Requirements ::
Set down the material below word for word, starting at its first line and ending at the line that contains "genus: Phalacrocorax", with that line included.

Information shown ::
/---

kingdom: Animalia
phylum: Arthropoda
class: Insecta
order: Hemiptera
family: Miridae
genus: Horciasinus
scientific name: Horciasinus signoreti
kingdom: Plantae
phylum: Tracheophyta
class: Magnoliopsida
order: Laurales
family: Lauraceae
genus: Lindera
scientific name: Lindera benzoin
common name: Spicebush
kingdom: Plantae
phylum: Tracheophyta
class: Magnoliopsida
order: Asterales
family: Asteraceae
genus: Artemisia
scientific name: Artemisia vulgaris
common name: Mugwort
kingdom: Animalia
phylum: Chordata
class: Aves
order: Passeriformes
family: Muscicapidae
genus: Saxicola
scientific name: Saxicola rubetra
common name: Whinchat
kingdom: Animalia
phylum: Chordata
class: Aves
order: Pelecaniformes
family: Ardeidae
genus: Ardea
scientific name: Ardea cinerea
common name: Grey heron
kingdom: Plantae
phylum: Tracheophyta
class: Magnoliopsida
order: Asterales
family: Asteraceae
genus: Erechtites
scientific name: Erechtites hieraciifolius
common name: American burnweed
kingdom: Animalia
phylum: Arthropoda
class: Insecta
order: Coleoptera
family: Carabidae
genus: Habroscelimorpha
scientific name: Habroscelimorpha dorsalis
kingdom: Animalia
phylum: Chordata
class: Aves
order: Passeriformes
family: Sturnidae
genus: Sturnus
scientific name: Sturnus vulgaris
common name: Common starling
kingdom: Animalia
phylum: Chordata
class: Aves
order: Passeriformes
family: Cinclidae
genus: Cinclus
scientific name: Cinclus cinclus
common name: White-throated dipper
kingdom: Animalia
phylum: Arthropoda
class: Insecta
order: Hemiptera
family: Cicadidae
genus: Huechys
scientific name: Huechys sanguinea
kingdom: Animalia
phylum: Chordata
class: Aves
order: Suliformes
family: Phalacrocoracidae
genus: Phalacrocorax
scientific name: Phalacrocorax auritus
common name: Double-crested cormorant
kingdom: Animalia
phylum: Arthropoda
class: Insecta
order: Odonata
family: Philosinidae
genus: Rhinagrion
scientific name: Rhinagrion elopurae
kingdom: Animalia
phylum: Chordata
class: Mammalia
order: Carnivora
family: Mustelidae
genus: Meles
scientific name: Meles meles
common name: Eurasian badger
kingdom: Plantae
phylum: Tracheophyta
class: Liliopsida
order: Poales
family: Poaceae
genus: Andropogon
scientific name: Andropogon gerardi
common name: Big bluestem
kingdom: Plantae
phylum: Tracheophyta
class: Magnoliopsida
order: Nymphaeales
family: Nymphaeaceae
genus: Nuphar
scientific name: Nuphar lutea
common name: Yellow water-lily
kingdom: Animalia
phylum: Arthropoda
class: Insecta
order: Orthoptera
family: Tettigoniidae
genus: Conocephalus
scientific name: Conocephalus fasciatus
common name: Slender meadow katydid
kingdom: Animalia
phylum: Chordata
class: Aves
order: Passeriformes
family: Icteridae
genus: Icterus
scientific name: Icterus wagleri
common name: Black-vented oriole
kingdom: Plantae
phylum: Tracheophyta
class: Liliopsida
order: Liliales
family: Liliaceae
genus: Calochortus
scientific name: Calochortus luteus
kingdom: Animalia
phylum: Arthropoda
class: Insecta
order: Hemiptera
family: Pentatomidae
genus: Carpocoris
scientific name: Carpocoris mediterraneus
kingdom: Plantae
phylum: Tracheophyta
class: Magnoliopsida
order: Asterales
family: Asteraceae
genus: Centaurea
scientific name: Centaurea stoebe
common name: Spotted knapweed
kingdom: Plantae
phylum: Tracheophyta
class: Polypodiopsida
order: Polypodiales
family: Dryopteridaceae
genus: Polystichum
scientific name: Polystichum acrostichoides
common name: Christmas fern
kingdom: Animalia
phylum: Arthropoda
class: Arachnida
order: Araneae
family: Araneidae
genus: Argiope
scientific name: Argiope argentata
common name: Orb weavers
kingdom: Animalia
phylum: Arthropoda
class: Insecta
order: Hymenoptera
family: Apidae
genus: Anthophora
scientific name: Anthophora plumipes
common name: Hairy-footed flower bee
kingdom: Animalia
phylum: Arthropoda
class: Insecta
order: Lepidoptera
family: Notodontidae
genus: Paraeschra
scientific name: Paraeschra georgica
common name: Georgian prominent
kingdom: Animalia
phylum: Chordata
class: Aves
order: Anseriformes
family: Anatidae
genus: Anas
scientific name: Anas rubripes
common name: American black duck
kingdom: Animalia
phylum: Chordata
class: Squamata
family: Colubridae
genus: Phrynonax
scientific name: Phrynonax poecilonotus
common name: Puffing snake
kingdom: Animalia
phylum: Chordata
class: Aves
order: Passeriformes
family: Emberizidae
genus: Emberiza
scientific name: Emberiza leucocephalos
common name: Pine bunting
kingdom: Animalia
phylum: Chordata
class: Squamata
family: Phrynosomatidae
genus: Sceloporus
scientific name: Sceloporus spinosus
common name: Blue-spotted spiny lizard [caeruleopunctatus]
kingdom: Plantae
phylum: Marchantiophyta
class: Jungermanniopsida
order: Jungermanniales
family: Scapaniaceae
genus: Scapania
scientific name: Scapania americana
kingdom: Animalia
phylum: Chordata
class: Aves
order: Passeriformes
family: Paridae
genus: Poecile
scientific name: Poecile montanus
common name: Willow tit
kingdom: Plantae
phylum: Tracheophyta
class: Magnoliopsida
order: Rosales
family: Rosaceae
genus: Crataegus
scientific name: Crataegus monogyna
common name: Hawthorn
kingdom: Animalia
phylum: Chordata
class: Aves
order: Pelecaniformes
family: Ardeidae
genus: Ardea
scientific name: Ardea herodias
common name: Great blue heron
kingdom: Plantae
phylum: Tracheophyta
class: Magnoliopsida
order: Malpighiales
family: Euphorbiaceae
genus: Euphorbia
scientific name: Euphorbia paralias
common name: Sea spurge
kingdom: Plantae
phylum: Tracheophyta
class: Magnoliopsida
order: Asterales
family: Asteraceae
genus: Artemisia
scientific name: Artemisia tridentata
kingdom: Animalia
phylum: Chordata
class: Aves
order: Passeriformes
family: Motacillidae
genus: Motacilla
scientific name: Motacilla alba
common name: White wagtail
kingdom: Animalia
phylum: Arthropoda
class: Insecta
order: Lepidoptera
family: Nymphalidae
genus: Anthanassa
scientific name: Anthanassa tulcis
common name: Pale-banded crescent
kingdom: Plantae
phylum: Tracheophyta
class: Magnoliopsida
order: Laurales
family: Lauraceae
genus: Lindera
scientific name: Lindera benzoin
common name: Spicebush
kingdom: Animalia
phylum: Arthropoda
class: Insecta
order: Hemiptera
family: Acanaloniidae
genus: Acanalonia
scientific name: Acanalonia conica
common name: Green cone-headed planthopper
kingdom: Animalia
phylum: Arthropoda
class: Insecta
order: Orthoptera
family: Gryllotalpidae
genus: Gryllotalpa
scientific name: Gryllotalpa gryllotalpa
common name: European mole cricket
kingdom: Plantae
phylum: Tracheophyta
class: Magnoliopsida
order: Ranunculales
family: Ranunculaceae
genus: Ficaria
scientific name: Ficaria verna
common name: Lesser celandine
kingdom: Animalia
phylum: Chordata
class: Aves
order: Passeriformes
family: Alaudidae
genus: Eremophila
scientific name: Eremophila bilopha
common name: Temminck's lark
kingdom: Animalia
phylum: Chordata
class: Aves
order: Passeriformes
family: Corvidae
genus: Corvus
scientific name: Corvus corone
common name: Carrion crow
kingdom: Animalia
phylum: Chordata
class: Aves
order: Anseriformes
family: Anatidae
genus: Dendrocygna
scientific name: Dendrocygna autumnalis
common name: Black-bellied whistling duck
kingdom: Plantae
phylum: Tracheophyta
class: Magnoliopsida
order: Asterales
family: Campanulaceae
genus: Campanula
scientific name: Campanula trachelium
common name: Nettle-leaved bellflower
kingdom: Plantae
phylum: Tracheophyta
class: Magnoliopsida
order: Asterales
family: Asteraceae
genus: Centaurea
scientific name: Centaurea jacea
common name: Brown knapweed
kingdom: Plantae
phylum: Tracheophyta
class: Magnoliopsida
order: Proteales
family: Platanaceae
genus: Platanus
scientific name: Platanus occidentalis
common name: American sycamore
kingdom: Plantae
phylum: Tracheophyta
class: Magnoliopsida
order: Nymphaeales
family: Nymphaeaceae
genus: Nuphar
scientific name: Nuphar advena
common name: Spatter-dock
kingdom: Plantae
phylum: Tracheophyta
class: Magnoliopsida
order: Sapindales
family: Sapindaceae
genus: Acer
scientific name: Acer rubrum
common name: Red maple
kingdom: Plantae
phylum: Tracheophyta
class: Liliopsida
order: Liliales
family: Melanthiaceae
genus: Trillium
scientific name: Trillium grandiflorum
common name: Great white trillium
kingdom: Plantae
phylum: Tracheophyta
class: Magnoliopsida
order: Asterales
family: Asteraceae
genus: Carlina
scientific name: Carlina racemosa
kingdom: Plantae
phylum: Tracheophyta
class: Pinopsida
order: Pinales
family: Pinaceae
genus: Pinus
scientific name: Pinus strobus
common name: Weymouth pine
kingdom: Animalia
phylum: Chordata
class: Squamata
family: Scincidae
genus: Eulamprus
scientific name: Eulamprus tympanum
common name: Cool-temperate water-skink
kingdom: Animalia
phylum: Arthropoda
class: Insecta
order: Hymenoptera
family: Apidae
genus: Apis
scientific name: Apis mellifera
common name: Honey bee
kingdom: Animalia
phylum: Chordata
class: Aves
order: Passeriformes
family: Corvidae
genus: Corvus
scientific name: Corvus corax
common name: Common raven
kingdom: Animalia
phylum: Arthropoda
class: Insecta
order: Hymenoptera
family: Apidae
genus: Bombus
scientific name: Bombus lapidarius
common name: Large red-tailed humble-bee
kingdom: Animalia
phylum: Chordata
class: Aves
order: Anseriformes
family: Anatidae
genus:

\---

Solved problem ::
kingdom: Animalia
phylum: Arthropoda
class: Insecta
order: Hemiptera
family: Miridae
genus: Horciasinus
scientific name: Horciasinus signoreti
kingdom: Plantae
phylum: Tracheophyta
class: Magnoliopsida
order: Laurales
family: Lauraceae
genus: Lindera
scientific name: Lindera benzoin
common name: Spicebush
kingdom: Plantae
phylum: Tracheophyta
class: Magnoliopsida
order: Asterales
family: Asteraceae
genus: Artemisia
scientific name: Artemisia vulgaris
common name: Mugwort
kingdom: Animalia
phylum: Chordata
class: Aves
order: Passeriformes
family: Muscicapidae
genus: Saxicola
scientific name: Saxicola rubetra
common name: Whinchat
kingdom: Animalia
phylum: Chordata
class: Aves
order: Pelecaniformes
family: Ardeidae
genus: Ardea
scientific name: Ardea cinerea
common name: Grey heron
kingdom: Plantae
phylum: Tracheophyta
class: Magnoliopsida
order: Asterales
family: Asteraceae
genus: Erechtites
scientific name: Erechtites hieraciifolius
common name: American burnweed
kingdom: Animalia
phylum: Arthropoda
class: Insecta
order: Coleoptera
family: Carabidae
genus: Habroscelimorpha
scientific name: Habroscelimorpha dorsalis
kingdom: Animalia
phylum: Chordata
class: Aves
order: Passeriformes
family: Sturnidae
genus: Sturnus
scientific name: Sturnus vulgaris
common name: Common starling
kingdom: Animalia
phylum: Chordata
class: Aves
order: Passeriformes
family: Cinclidae
genus: Cinclus
scientific name: Cinclus cinclus
common name: White-throated dipper
kingdom: Animalia
phylum: Arthropoda
class: Insecta
order: Hemiptera
family: Cicadidae
genus: Huechys
scientific name: Huechys sanguinea
kingdom: Animalia
phylum: Chordata
class: Aves
order: Suliformes
family: Phalacrocoracidae
genus: Phalacrocorax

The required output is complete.